La ricchezza e il valore identitario della cucina italiana, oggi candidata a patrimonio UNESCO

La cucina italiana tra sostenibilità e diversità bioculturale”: così lo scorso 23 marzo la cucina italiana è stata ufficialmente candidata a patrimonio immateriale dell’Unesco. La candidatura italiana è supportata dal Comitato scientifico presieduto dal professor Massimo Montanari e approvata la settimana scorsa dal Consiglio Direttivo della Commissione Nazionale Italiana Unesco, unitamente alle tre comunità de l’Accademia italiana della Cucina, Istituzione culturale della Repubblica, che vanta oltre 80 sedi all’estero, 220 in Italia e più di 7.500 accademici associati; la Fondazione Casa Artusi, fondata nel 2007 con il fine di promuovere “la cucina di casa italiana” come declinata da Pellegrino Artusi sin dalla seconda metà dell’Ottocento; e La Cucina Italiana, fondata nel 1929, la più antica rivista gastronomica al mondo ancora in edicola. A queste vanno aggiunte altri enti sostenitori della candidatura, quali Slow Food, ALMA (Scuola Internazionale di Cucina Italiana), ANCI (Associazione Nazionale Comuni Italiani) e UNPLI (Unione nazionale Pro Loco d’Italia).
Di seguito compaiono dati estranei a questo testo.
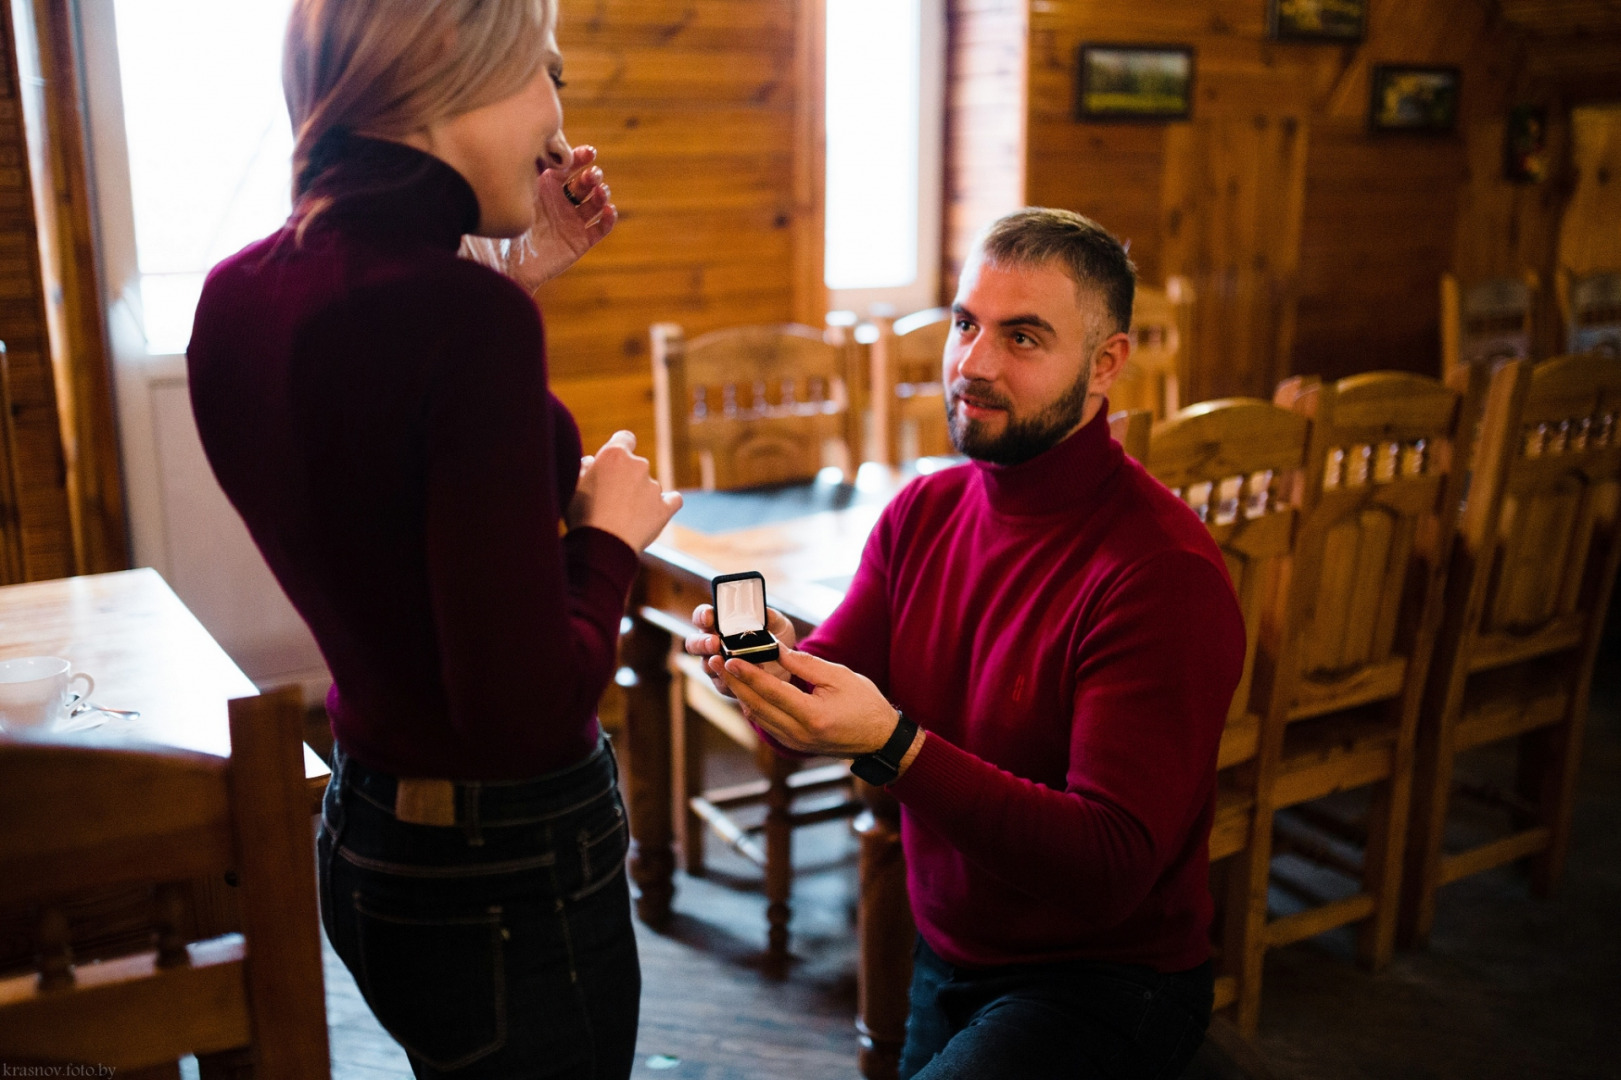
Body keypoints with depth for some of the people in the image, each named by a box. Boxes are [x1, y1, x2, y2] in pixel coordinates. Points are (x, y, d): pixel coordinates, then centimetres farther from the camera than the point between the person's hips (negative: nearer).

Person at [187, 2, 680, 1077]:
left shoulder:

Tale candidatura rappresenta un traguardo significativo e che in un periodo come questo, dove si sente sempre più spesso parlare di cibo sintetico e di alimenti con farine di grillo, vuole ricordare come la cucina del nostro paese sia tra le migliori al mondo e di come essa sia allo stesso tempo sostenibile e culturalmente rilevante.

“La cucina italiana non è solo cibo o un semplice ricettario ma un insieme di pratiche sociali, abitudini e gestualità che portano a considerare la preparazione e il consumo
del pasto come momento di condivisione e incontro. E’ il rito collettivo di un popolo
che concepisce il cibo come elemento culturale identitario.”

Il cibo italiano significa dunque identità che, come dichiarato in una recente intervista da Maddalena Fossati, direttore de La Cucina Italiana, è “un’identità fortissima”. Perché in Italia cucinare non significa solamente impegnarsi nella preparazione di un pasto, ma è un vero e proprio rito, ed è un modo di prendersi cura degli altri, creando un momento di condivisione e di interazione.

La cucina italiana è un elemento che non accomuna solamente gli italiani che vivono nella penisola, ma anche gli oltre 80 milioni di italiani all’estero, che attraverso quei sapori ritrovano il sapore di casa e della tradizione.

Ma il cibo per il nostro Paese è anche un motore per il turismo, tanto che si può a ragione parlare di uno sviluppato turismo enogastronomico italiano. La ricchezza, la qualità e l’unicità dei prodotti italiani è un forte richiamo per quanti vogliano assaporare appieno l’esperienza italiana. Del resto, non si può visitare l’Italia senza assaggiare il suo cibo, dalla carbonara alla pizza, dai formaggi ai salumi, dai pizzoccheri alla cassata.  Ogni regione e addirittura ogni città possiede un suo personale e irripetibile patrimonio alimentare che la rende speciale e che necessita di essere tutelato e tramandato.

Ed è proprio per valorizzare e tutelare l’italianità, che ritroviamo nei piatti che quotidianamente mangiamo, che occorre impegnarsi a promuovere quanto più possibile questa candidatura, il cui iter proseguirà fino al 2025.

Perché promuovere la cucina italiana e renderla patrimonio dell’Unesco significa anche promuovere l’Italia, la sua identità storica e culturale.